- As should surprise no one, I have little but disdain for the ethics and the intelligence of the music-distribution segment of the entertainment industry. That some elements are starting to wake up, by authorizing limited availability of lyrics online, does little to change that. We're still stuck with the inanity of the so-called "broadcast royalty," and in particular with a content-insensitive basis for those "royalties," despite all the strangeness surrounding classical music (even if that article concerns itself with purchased recordings, it implies a great deal about broadcast). And this just worms its way back around to the distinction among musical composition, musical recording, and musical performance.
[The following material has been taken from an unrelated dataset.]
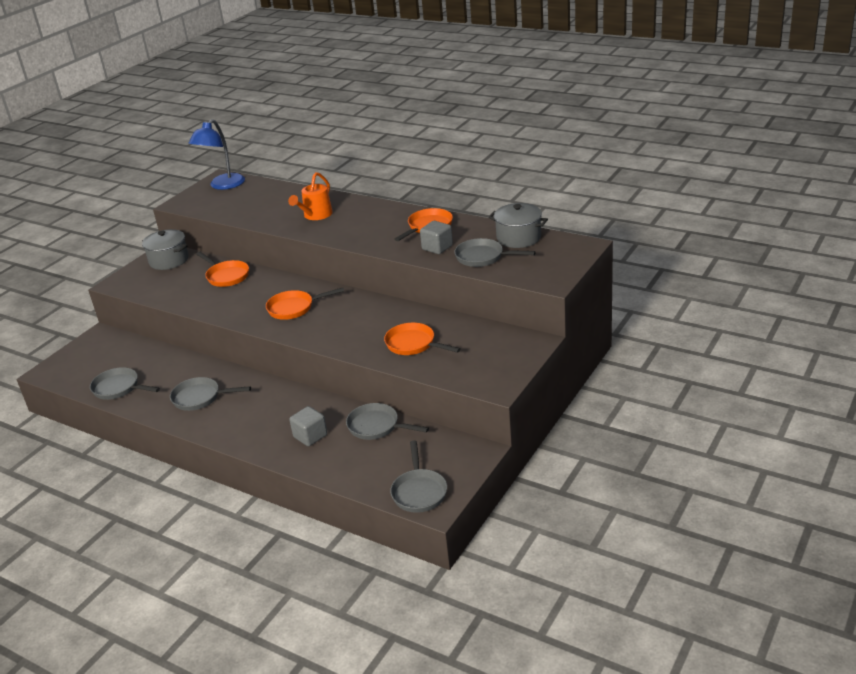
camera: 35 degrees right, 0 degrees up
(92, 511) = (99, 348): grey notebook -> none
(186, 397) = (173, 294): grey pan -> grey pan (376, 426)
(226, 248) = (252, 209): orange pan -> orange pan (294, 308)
- It helps to remember that that net profits don't exist. The guys at Enron may have been the smartest guys in the room, but their creative accounting had nothing on the music and film segments of the entertainment industry! A lot of people simply don't realize that functionally, the typical music-recording contract acts a great deal more like a vanity publishing contract than anything else...
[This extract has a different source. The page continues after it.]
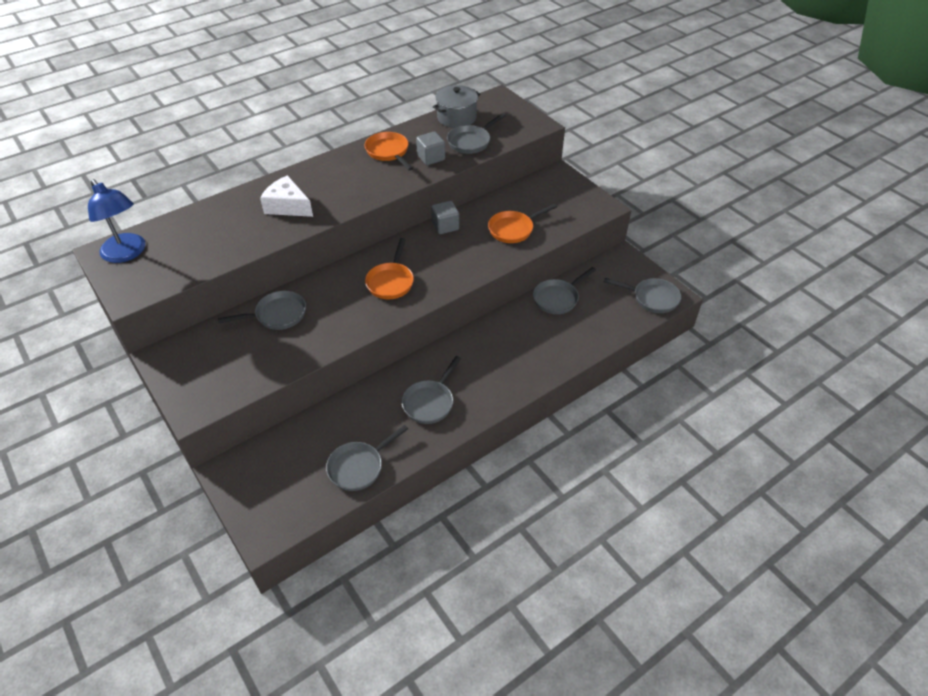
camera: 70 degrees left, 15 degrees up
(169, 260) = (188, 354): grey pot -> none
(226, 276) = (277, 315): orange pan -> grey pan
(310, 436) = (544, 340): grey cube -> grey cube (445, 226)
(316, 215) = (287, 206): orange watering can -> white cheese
- Of course, the publishing industry isn't exactly sure how to market its wares. On the one hand, we have the continued musings on Harry Potter and the Cauldron of Marketing, which seem to miss the point as widely as anything else. On the other, it has no clue whatsoever concerning online/electronic availability of literary works, whether as whole books or through search engines (leaving aside, for the moment, whether the publishers even have the right to make this decision...).
- Here's a surprise for you: Microsoft may have outsmarted itself with its most-recent attempts to include science-writing-friendly features in its Office family of products. Science and Nature have both announced that Word2007 documents are not acceptable, whether merely translated using a file format converter or in the "new" formats. Hint to the guys in Redmond: Complying with existing standards is usually a good idea. So is asking the opinions of the people stuck complying with those standards.
- Last, and probably least, there's this disturbing juxtaposition of three seemingly unrelated items: Valerie Plame's (Wilson's) troubles getting her memoirs approved by the CIA; Ray Bradbury's revisionist statement of authorial intent concerning a famous novel about censorship (with all due respect, Mr Bradbury, you don't get to define what your work means at most, only what you intended it to mean); and parodies of Star Wars... like this one. File this item under "revisionism and authorial control."
05 June 2007
at 07:40 [UTC8]
This particular collection of miscellaneous items doesn't even begin to scratch the surface of what's out there. You'll not find much commentary on the dismissal of charges at Gitmo (good for the judges), or the Joyce copyright settlement (the linked article barely scratches the surface). I won't even give the FCC the raspberry it so richly deserves after the Second Circuit's smackdown yesterday (although I'm not entirely sure what Judge Leval thought he was doing in his internally inconsistent dissent). No, I'll just stick to the little stuff.